READING TEXT =>
####################
# Hunting luck changes in 30 seconds!!!



## bdawg (Apr 14, 2009)

Spent Opening day in the rain seeing nothing. Came back on Friday morning, saw 1 far away. Started to get discouraged when 5 more hunters showed up to the hunting area about 11:00am to drive deer. My dad and I decided to move around to the other end of the public land to see if they would chase us anything. Hunting an old cow pasture with woods at the back end. Got about 150 yds from the road, when we see an 8 pointer running across the pasture 200yds away! We freeze and then a button buck runs full speed at us across the cow pasture. My dad takes it down at 20yds. As he is shooting, 3 does get up from under a small grove of pine trees 30yds away next to the field! Instead of running through the pines to escape, they run up the hill through the pasture! I start firing and after the 2nd shot, one stops broadside, 70 yds away and I nailed it! Hit it in the neck and it dropped like a rock! So, in 30 seconds, we went from having no shots to taking 5 shots and having 2 deer down within 70 yds of each other! Easy drag back to the road too! Our shooting started a war up in the woods above the pasture as there were about 10 hunters spread out up there! Heard 7 or 8 more shots and saw 2 does running back across the pasture a half hour later.


----------



## ironman172 (Apr 12, 2009)

Sounds like too many hunters for me ..... congrats on your 2 deer, my 2nd came after i guess i had fell asleep for a short time to look up and there they were


----------



## Fishstix (Aug 16, 2005)

Congrats! Things can change in an instant. When I feel discouraged, I always tell myself to hang in there because I could be covered up in deer in the next 20 minutes.


----------



## ranger487 (Apr 5, 2005)

Congrats thats hunting you can sit for 7 hours for 20 seconds of joy


----------



## FISHIN 2 (Jun 22, 2005)

ironman172 said:


> Sounds like too many hunters for me ..... congrats on your 2 deer, my 2nd came after i guess i had fell asleep for a short time to look up and there they were


Always found you see deer when you wake up because you weren't movin around !!!


----------



## CFIden (Oct 9, 2014)

Hours of watching the same woods. I have named individual squirrels, ground hogs, hawks and owls, then within a minute everything changes. I guess that's why we sit in a tree. It's very exciting when it happens. I'm 54 and still get buck fever at times when I get a shot at a doe. Killed 80 + deer in my life. It's still fun when your heart gets pumping.


----------



## bdawg (Apr 14, 2009)
####################
DATA =>
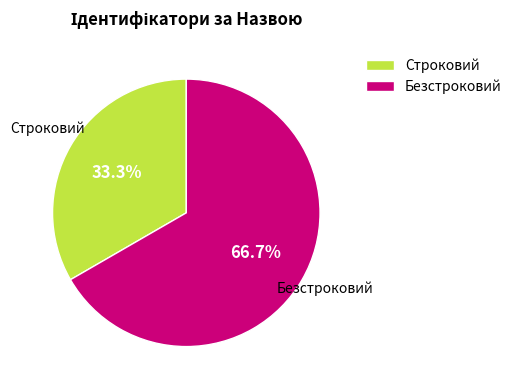

Do Строковий and Безстроковий together represent more than half of the pie?

Yes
####################
WHAT YOU ARE ASKED TO DO =>
Carry on the deer hunting forum thread from its last line.

WRITTEN ANSWER =>
When my heart gets pumping and the adreniline is flowing I usually miss my shot. When they come up to me fast or are leaving fast, I usually shoot better! No time to overthink it! When I do have too much time and am worried about them possibly running away before I fire, my aiming looks like a drunk trying to drive!


----------



## Fishstix (Aug 16, 2005)

bdawg said:


> When my heart gets pumping and the adreniline is flowing I usually miss my shot. When they come up to me fast or are leaving fast, I usually shoot better! No time to overthink it! When I do have too much time and am worried about them possibly running away before I fire, my aiming looks like a drunk trying to drive!


Agreed, the less time to think the better. When things begin to happen fast, you tend to act instead of think. I can think of more occasions where I screwed up the shot because I had time to wait and think about the shot. I,as well, shoot a lot better when things are happening fast around me.


----------



## G-Patt (Sep 3, 2013)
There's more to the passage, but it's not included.